Royal : la “femme debout” est devoilée au fil des pages
Pour dépasser la barrière du discours de Ségolène Royal et essayer de mieux la comprendre, « Femme Debout », livre d’entretien, est un outil inédit et déroutant.
Ségolène Royal est complexe. Françoise Degois, journaliste politique à France Inter, s’est entretenue douze fois avec elle. Son livre fait pénétrer le lecteur dans l’esprit de la « reine du Poitou ». Son personnage, « kaléidoscope », est pour elle un « tourbillon permanent qui emporte, agace et désarçonne ». Une femme au « courage à tout épreuve, toujours dans le coup d’après », mais à la « désorganisation mortelle ».

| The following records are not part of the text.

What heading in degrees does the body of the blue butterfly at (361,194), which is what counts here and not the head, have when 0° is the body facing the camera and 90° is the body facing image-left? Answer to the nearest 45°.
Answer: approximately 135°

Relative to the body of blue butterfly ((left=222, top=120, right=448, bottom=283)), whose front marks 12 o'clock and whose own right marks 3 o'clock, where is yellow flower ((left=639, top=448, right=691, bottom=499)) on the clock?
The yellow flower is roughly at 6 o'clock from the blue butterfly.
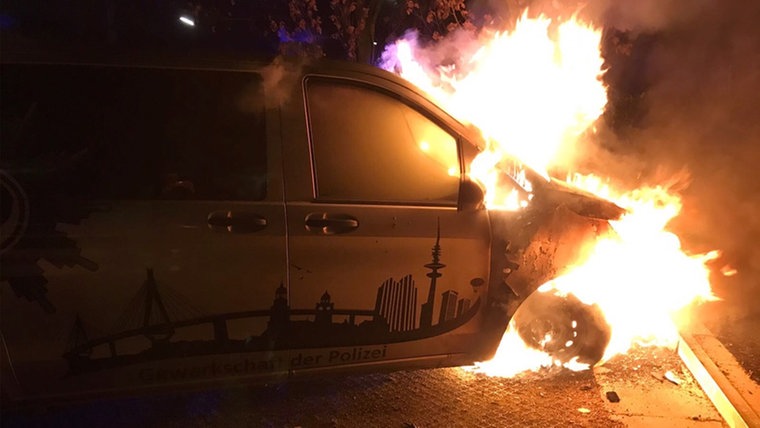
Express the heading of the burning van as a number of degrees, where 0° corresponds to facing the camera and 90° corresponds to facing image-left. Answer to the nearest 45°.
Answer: approximately 270°

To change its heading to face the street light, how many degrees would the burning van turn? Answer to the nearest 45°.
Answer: approximately 90° to its left
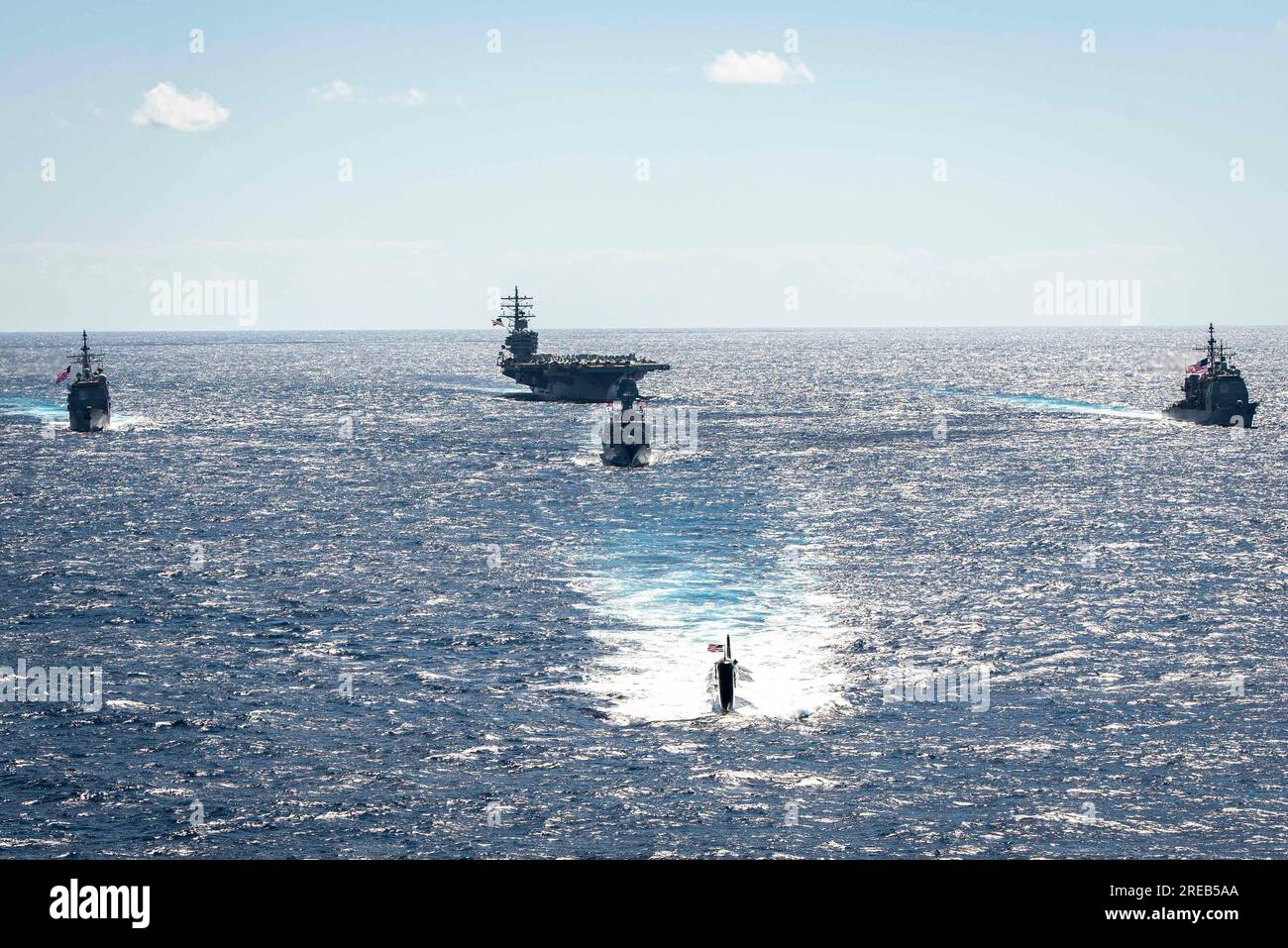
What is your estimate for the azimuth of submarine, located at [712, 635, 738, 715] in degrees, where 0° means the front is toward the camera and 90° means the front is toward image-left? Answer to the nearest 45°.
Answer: approximately 0°
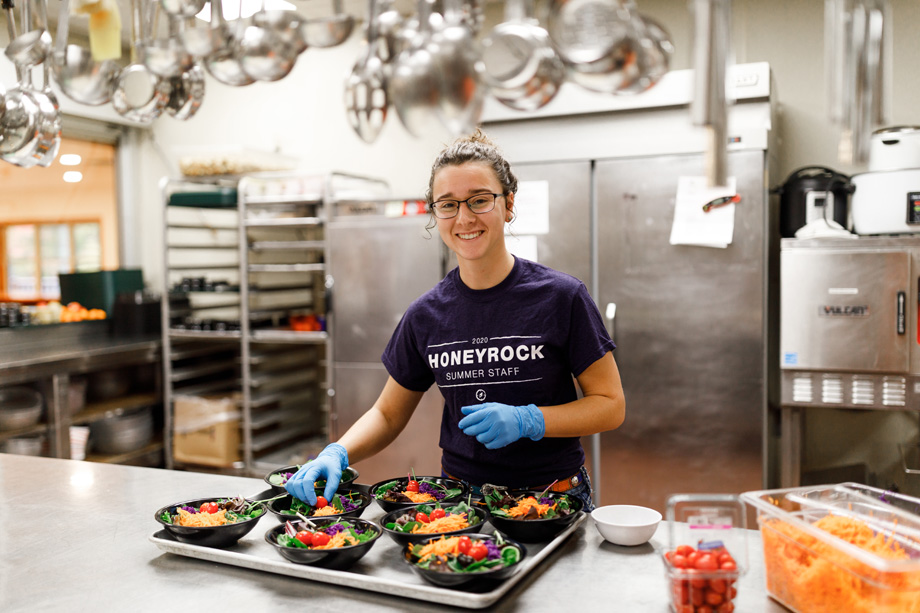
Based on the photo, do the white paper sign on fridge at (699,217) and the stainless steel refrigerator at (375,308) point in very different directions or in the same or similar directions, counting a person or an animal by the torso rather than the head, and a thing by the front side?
same or similar directions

Les deux femmes entretiennent une relation à la fois complice et tendue. Pour la journaliste, Ségolène Royal est faite du « même bois » que Mitterrand, Chirac et Sarkozy. Tout du moins, elle en a l’égo. Ce qui lui fait déclarer : « Je ferais un très bon chef d’Etat. » Car même de façon ingénue, les 275 pages du livre sont constellées de touches mégalomanes et loufoques :
« Il y aurait un cataclysme, je ne serais pas à la rue. Je serais leader. Quand le soleil se coucherait, je dirais, on va se coucher. Quand le soleil se lèverait, on irait travailler.
« La terre est un petit caillou et moi je veux utiliser ma vie [...] pour changer ce monde. [...] Je ne sais pas si mon meilleur spin doctor, ça n’est pas moi même. Obama n’a rien inventé. La France et le parti n’étaient pas prêts. La prochaine fois, ils le seront. »
Royal rode ses concepts et se prépare ouvertement pour 2012. Elle défend son « ordre juste » relifté en « force douce ». Elle répète vouloir être un remède au « dessèchement » de la politique. Surtout, elle se positionne lentement sur un créneau porteur : l’écologie. Elle projette ainsi de faire un documentaire sur le réchauffement climatique comme l’a fait Al Gore avec son film « une vérité qui dérange ».
Pourtant, la chef de file des comités Désirs d’avenirs se vante : « J’ai parfois dix trains d’avance, les autres galopent derrière. »
Une « sagesse en fonction des situations »
Elle cite aussi René Char : « Tous ceux qui me critiquent feront pareil dans quelques années. » Et rajoute, provocatrice : « Ça n’est pas ma faute si je donne des boutons aux aigris »
Pour Françoise Degois, « il n’est pas né celui qui lui fera admettre qu’elle s’est peut être trompée. » L’ancienne candidate explique ainsi son échec : « J’aurais eu les mêmes moyens que Sarkozy, j’étais élue haut la main. Mais je combattais avec une fourchette et eux avec des bazookas. » Interrogée sur les moments de confusion de la campagne présidentielle, Royal évoque une « sagesse en fonction des situations ».
Sans se remettre en cause, Ségolène Royal n’a pas de mots assez durs sur la direction du Parti socialiste : « Ils m’ont laissé seuls pendant la campagne car ils ne supportaient pas d’être battus à la régulière par la boniche. » Elle poursuit, avec un humour provocateur :
« Au PS, si on continue comme ça on finira en squelette. On en est déjà quasi à l’os. Ou au trognon. Au moins, c’est biodégradable. »
L’ex-candidate arrive juste à admettre sa « voix de crécelle ». Car même sa mère lui recommande de poursuivre ses efforts pour s’améliorer dans ses discours.
François Degois enrobe ses entretiens de beaux textes de décryptages qu’elle appelle des « rampes ». Dans l’un d’entre eux, on apprend que Ségolène Royal est capable de lucidité et, le 8 août 2008, de douter profondément. Chose rare, elle dépose « l’armure ». Démontrant le « sens politique » dont elle se vante, Royal prédit : « Si je prends au final la décision d’aller au congrès, ils me battront et je veux qu’ils me battent. Je veux qu’ils assument jusqu’au bout. »
Sa conclusion : « La prochaine fois, il ne faut pas se louper. Alors je me structure. Je m’organiserai mieux. » Comme si 2007 n’avait été qu’un brouillon.
- Ségolène Royal femme debout, de Françoise Degois. Ed. Denoël, 275 pages, 19 euros.